In everything that Greg and Max have ever done, they have the full responsibility of the lyrics and they control their own vocals. I could definitely sense a welcoming attitude of "Hey, this is gonna be teamwork!" from both Greg and Max because they've never done this except for the one Killer Be Killed record that we did before. I think it's less pressure and more enjoyable when you're working with friends and you're collaborating and you trust one another. The first time, we didn't know if it would work or be a disaster, but this time we knew that we were all going to contribute lyrics and vocals to every song on this record.
WHAT'S THE ORIGIN OF THE ALBUM TITLE, RELUCTANT HERO?
Greg had the opening riff for the song that would become the title track. I had part two and Max had part three. When I started writing lyrics for the song, it was May of 2019 and I was still reeling from the passing of my dear friend and manager of the past 15 years, Nick John. So I started to write words for Nick. After I got a couple verses down, I got a message from someone in my extended family that my friend and brother's father-in-law, who had been battling lymphoma for many months, had passed away the previous night.
He was an incredible man with an enormous heart and a deep love for his family and for music. Seeing him side-stage bouncing up and down as Mastodon played Central Park in New York City is an image I'll never forget. When he got sick, he would send an email every week to his circle always giving updates, good or bad, and he would always sign off, "Your reluctant warrior, Eddie Merrigan." And the message I got from that family member was, "We lost our reluctant hero." So I knew that was the title of the song because the music itself was triumphant in a dark way and it seemed to fit. When I told the guys the title, they all liked it and then someone said we should call the record that.

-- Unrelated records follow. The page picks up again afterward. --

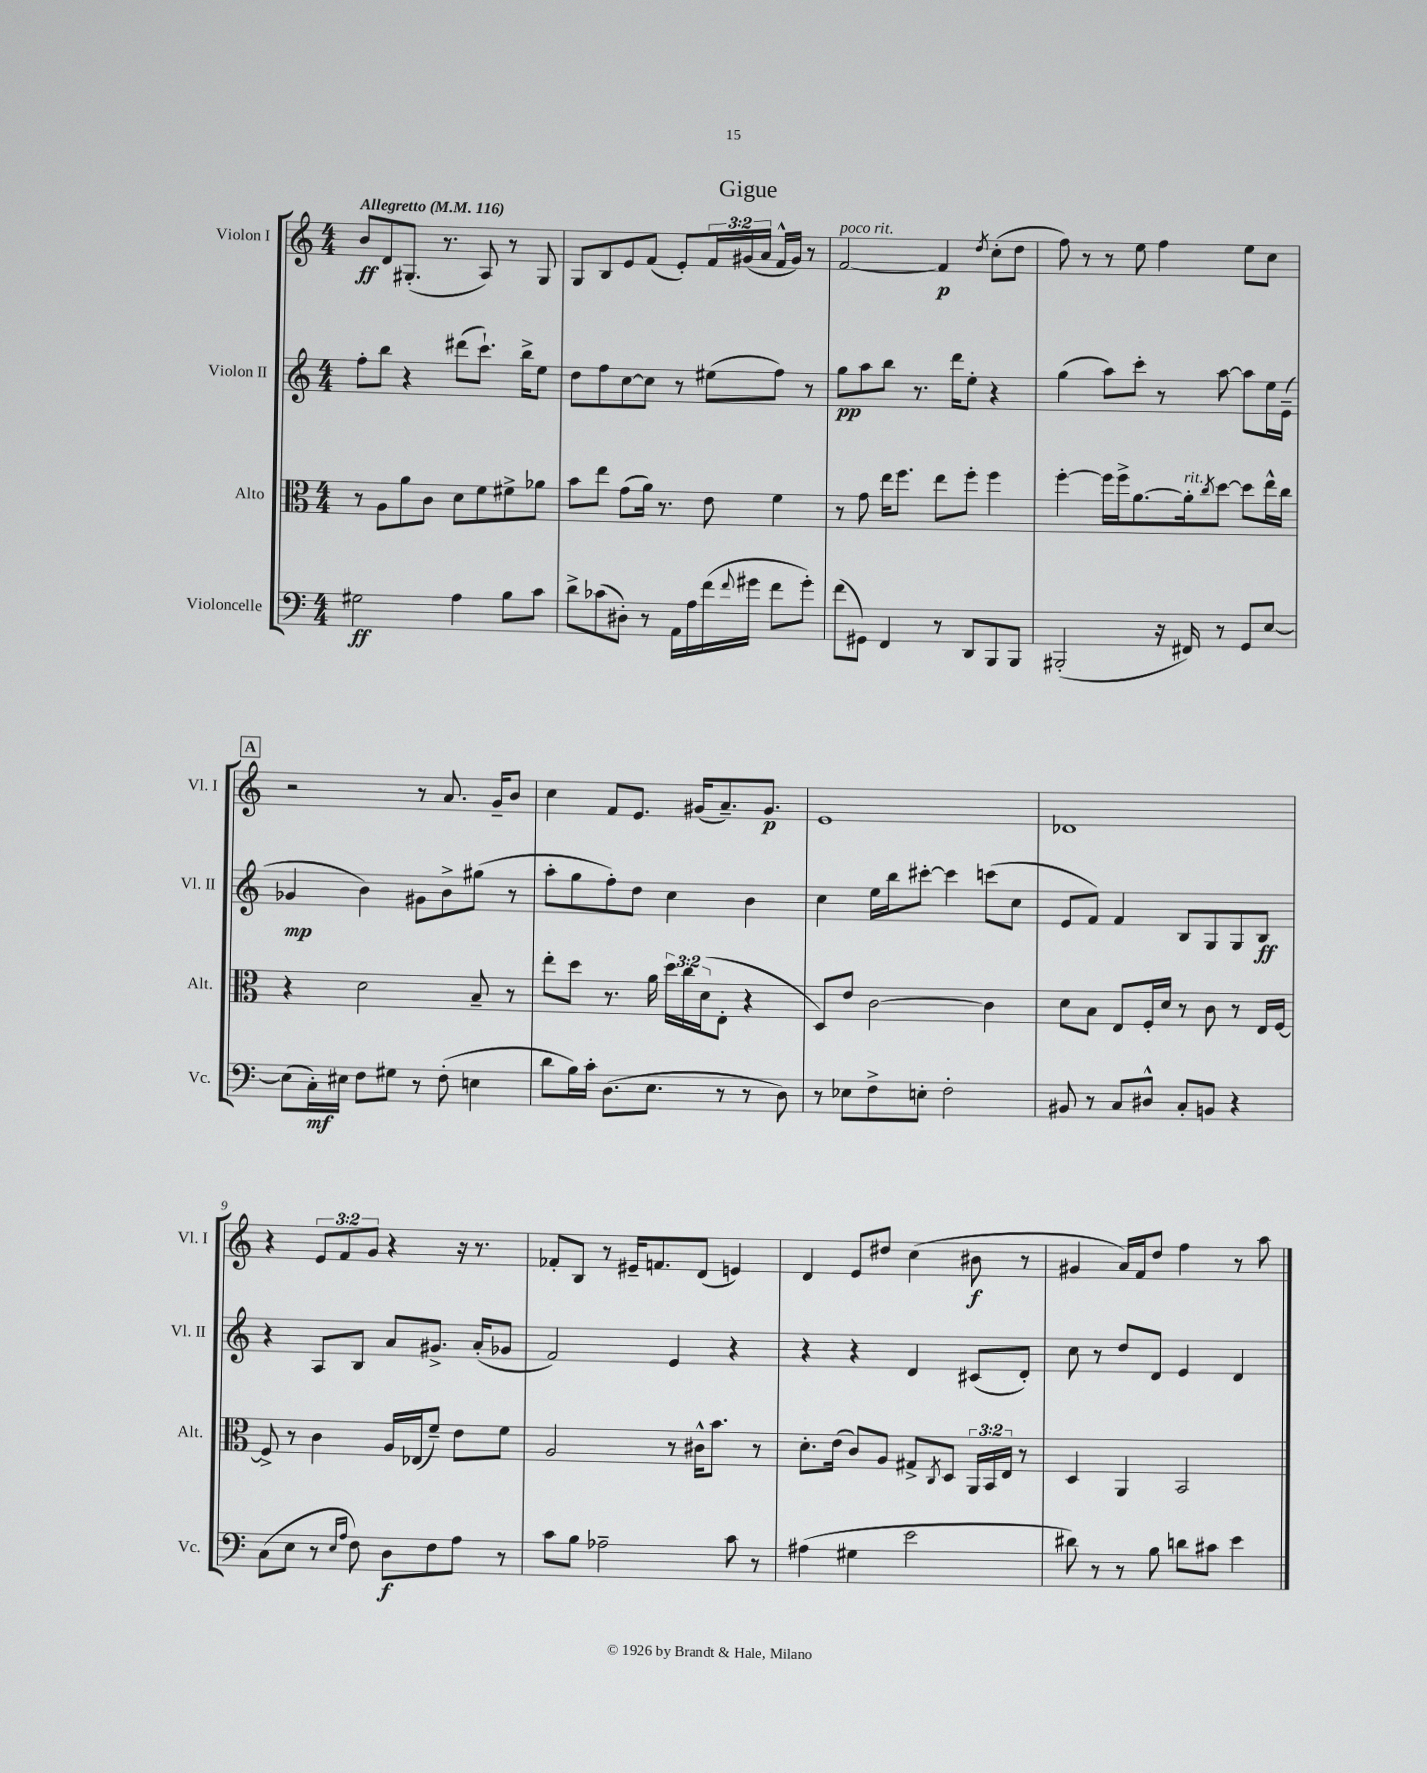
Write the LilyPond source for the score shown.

\header { title = "Gigue" }
<<
\new StaffGroup <<
\new Staff = "s0" \with { instrumentName = "Violon I" shortInstrumentName = "Vl. I" } {
    \clef treble \key c \major \numericTimeSignature \time 4/4 \override Staff.TupletNumber.text = #tuplet-number::calc-fraction-text \tempo "Allegretto" 4 = 116
    b'8\ff d'8 gis8.-.( r8. a8) r8 gis8 |
    g8 b8 e'8 f'8( e'8-.) \tuplet 3/2 { f'16 gis'16( a'16 } f'16-^ gis'16) r8 |
    f'2~^\markup { \italic "poco rit." } f'4\p \acciaccatura { d''8 } c''8-.( d''8 |
    f''8) r8 r8 e''8 f''4 e''8 c''8 |
    \mark \markup { \box "A" } r2 r8 a'8. g'16-- b'8 |
    c''4 f'8 e'8. gis'16( a'8.--) gis'8.\p |
    e'1 |
    des'1 |
    r4 \tuplet 3/2 { e'8 f'8 g'8 } r4 r16 r8. |
    fes'8-. b8 r8 eis'16-- f'8. d'8( e'4) |
    d'4 e'8 dis''8 c''4( bis'8\f r8 |
    gis'4 a'16) f'16 d''8 f''4 r8 a''8 \bar "|." |
}
\new Staff = "s1" \with { instrumentName = "Violon II" shortInstrumentName = "Vl. II" } {
    \clef treble \key c \major \numericTimeSignature \time 4/4
    f''8-. b''8 r4 dis'''8( c'''8.-!) b''16-> e''8 |
    d''8 f''8 c''8~ c''8 r8 eis''8( f''8) r8 |
    g''8\pp a''8 b''8 r8. d'''16 e''8-. r4 |
    g''4( a''8) c'''8-. r8 a''8~ a''8 e''16 e'16--( |
    \mark \markup { \box "A" } ges'4\mp b'4) gis'8 b'8-> gis''8( r8 |
    a''8-. g''8 f''8-.) d''8 c''4 b'4 |
    c''4 e''16 b''16 cis'''8~-. cis'''4 c'''8( c''8 |
    e'8 f'8) f'4 b8 g8 g8 b8\ff |
    r4 a8 b8 a'8 gis'8.-> a'16-.( ges'8 |
    f'2) e'4 r4 |
    r4 r4 d'4 cis'8( d'8-.) |
    c''8 r8 d''8 d'8 e'4 d'4 \bar "|." |
}
\new Staff = "s2" \with { instrumentName = "Alto" shortInstrumentName = "Alt." } {
    \clef alto \key c \major \numericTimeSignature \time 4/4 \override Staff.TupletNumber.text = #tuplet-number::calc-fraction-text
    r8 a8 a'8 c'8 d'8 f'8 fis'8-> aes'8 |
    b'8 e''8 g'8( a'16) r8. e'8 f'4 |
    r8 g'8 e''16 f''8. e''8 f''8-. f''4 |
    f''4~-. f''16 f''16-> a'8.~ a'16-.^\markup { \italic "rit." } \acciaccatura { c''8 } d''8~ d''8 e''16-^ c''16 |
    \mark \markup { \box "A" } r4 d'2 b8-- r8 |
    e''8-. d''8 r8. a'16 \tuplet 3/2 { d''16 c''16 d'16( } e8-. r4 |
    d8) e'8 c'2~ c'4 |
    d'8 b8 e8 f16-. d'16 r8 c'8 r8 e16 f16~ |
    f8-> r8 c'4 a16 ees16( f'8--) e'8 f'8 |
    a2 r8 cis'16-^ b'8. r8 |
    d'8.-. e'16( c'8) a8 gis8-> \acciaccatura { c8 } d8 \tuplet 3/2 { a,16 b,16 e16 } r8 |
    d4 a,4 b,2 \bar "|." |
}
\new Staff = "s3" \with { instrumentName = "Violoncelle" shortInstrumentName = "Vc." } {
    \clef bass \key c \major \numericTimeSignature \time 4/4
    gis2\ff a4 b8 c'8 |
    d'8-> ces'8( dis8-.) r8 a,16 a16 f'16( \appoggiatura { f'8 } gis'16 f'8 gis'8-.) |
    f'8( gis,8) f,4 r8 d,8 b,,8 b,,8 |
    bis,,2-.( r16 fis,16) r8 g,8 e8~ |
    \mark \markup { \box "A" } e8( c16-.\mf) eis16 f8 gis8 r8 f8-.( e4 |
    d'8 b16) c'16-. d8.( e8. r8 r8 d8) |
    r8 ees8 f8-> e8-. f2-. |
    bis,8 r8 c8 dis8-^ c8-. b,8 r4 |
    c8( e8 r8 \grace { e16 a16 } f8) d8\f f8 a8 r8 |
    c'8 b8 aes2-- c'8 r8 |
    ais4( gis4 e'2 |
    dis'8) r8 r8 b8 d'8 cis'8 e'4 \bar "|." |
}
>>
>>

YOU'VE GOT THREE ACTIVE BANDS: MASTODON, GONE IS GONE AND KILLER BE KILLED. DO YOU FEEL LIKE BEING INVOLVED IN MULTIPLE PROJECTS IS AN ARTISTIC NECESSITY FOR YOU?
Yeah. It also ties in with our livelihoods and our relationships. On the one hand, I'm fortunate enough to have been full time in Mastodon for 20 years now. That alone is enough to keep me happy and occupied. However, like many other artists, I have a lot of other material I'd still like to get out and other ideas I'd like to collaborate on. I have more to say, more to contribute to the musical world. And I'm fortunate enough to have found people to do that with. So as long as I'm not spreading myself so thin that I lose my family and my house, I think it's extremely healthy and important. Because when I come back from any writing or recording session that Killer Be Killed has had over the last four years, I return even more rejuvenated and refreshed and ready to attack the next thing with more vigor. It keeps fueling the fire and I think it contributes to making me a more well-rounded musician and bandmate — I hope.

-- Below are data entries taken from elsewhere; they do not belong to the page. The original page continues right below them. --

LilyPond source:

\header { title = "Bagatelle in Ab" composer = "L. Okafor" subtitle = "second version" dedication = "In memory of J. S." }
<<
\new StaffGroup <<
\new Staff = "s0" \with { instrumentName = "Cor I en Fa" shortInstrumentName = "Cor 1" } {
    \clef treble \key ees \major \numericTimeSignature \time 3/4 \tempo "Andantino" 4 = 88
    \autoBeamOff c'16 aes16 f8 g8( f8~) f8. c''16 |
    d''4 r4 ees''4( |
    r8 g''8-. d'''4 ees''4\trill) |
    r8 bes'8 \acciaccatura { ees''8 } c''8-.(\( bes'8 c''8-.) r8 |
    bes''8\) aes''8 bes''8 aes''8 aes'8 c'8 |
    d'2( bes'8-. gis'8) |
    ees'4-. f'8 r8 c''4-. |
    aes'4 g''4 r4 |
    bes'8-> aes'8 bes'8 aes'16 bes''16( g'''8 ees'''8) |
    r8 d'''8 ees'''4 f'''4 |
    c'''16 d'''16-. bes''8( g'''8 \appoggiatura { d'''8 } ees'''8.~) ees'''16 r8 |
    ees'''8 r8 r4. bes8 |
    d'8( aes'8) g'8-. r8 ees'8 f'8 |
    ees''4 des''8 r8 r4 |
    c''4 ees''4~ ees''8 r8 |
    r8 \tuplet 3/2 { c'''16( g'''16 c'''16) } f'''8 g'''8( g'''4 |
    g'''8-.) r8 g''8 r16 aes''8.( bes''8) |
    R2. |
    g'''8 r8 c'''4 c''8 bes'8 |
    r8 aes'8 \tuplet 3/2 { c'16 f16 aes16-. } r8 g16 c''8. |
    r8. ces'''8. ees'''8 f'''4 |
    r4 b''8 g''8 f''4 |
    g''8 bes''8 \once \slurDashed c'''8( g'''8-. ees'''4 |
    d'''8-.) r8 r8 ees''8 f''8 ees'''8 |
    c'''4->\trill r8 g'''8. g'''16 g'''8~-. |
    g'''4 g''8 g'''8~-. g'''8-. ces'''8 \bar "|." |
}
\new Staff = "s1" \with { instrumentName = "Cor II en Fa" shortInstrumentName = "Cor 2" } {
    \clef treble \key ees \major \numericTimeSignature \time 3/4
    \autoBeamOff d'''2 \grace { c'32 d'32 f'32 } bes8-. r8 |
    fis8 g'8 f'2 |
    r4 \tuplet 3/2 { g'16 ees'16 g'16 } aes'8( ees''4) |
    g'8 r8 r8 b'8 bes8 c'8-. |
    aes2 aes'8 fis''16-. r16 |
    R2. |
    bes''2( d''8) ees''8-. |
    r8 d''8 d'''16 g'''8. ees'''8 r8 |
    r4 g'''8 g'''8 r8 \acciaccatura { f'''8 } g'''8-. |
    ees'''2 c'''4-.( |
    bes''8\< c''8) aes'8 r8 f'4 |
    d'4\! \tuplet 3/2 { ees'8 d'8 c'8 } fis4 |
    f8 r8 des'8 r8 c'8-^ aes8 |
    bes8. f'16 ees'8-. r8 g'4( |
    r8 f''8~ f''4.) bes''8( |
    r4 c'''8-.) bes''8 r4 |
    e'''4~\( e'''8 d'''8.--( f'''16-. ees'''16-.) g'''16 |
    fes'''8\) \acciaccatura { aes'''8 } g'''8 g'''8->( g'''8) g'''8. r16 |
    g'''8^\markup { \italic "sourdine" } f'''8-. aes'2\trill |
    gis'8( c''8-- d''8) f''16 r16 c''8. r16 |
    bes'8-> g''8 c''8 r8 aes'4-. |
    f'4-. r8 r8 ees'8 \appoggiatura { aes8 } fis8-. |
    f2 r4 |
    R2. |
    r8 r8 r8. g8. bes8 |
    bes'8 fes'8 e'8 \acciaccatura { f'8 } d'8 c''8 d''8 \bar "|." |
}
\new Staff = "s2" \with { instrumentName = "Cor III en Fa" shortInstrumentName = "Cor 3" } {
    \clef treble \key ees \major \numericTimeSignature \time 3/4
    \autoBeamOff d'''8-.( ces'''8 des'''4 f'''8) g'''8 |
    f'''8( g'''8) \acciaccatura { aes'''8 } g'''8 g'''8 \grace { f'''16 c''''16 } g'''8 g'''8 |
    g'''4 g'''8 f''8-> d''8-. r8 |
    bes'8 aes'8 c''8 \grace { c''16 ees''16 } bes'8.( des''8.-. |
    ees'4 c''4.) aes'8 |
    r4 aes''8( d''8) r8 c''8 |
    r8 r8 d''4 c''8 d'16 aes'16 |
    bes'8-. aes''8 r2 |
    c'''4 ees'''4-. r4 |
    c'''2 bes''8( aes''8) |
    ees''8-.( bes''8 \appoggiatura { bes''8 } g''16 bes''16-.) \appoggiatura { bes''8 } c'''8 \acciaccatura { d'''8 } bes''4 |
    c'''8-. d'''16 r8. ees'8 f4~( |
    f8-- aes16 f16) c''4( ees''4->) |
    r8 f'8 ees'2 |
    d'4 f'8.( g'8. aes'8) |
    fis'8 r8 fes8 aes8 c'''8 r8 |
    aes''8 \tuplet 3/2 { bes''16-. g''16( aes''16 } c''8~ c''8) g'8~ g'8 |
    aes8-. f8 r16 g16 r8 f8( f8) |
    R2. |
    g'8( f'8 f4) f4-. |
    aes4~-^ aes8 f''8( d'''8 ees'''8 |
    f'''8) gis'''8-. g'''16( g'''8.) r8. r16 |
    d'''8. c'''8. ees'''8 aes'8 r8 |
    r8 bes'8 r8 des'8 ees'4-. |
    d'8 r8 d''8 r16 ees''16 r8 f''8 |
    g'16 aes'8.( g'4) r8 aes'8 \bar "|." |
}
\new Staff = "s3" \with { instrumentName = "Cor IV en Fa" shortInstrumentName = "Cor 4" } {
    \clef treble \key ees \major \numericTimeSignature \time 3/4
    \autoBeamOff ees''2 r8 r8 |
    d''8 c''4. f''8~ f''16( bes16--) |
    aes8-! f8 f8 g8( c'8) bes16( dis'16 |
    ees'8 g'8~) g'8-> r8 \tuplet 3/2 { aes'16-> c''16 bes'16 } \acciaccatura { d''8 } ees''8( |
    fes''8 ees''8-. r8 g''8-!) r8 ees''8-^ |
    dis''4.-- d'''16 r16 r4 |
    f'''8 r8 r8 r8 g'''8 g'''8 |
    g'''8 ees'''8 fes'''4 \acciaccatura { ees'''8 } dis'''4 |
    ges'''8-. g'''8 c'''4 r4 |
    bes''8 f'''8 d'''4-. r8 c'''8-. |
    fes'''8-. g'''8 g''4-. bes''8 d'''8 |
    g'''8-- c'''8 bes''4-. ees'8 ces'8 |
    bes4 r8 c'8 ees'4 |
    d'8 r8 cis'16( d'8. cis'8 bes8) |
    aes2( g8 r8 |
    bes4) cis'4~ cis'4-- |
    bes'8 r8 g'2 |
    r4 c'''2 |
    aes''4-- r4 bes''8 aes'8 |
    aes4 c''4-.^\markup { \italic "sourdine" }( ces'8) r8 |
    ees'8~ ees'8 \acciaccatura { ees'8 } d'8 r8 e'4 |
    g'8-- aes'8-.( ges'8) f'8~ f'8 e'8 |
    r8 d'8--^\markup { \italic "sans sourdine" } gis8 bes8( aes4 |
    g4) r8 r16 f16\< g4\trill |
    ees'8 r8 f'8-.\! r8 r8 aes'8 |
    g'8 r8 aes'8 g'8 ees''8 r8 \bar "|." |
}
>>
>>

THE TERM THAT INEVITABLY COMES UP WHEN PEOPLE TALK ABOUT KBK IS "SUPERGROUP." YOU'RE OBVIOUSLY NOT A STRANGER TO IT WITH GONE IS GONE, BUT HOW DO YOU FEEL ABOUT THAT TERM?
I get it. It's like … I've never thought of Mastodon as just a metal band, but when I go to Amoeba Records, there we are in the metal section. But I would never walk around and publicly say that we are "super." [Laughs] To me, that's kinda like the idea of, 'These guys think they're a little better than you.' I do think that we're super, but I wouldn't want that to be the big pullout quote in the magazine, you know? But I get it in the sense that our individual names are bigger than this band, I suppose. But I don't prefer it. Then again, this band wouldn't exist if we hadn't shared the stage so many times together in our other bands.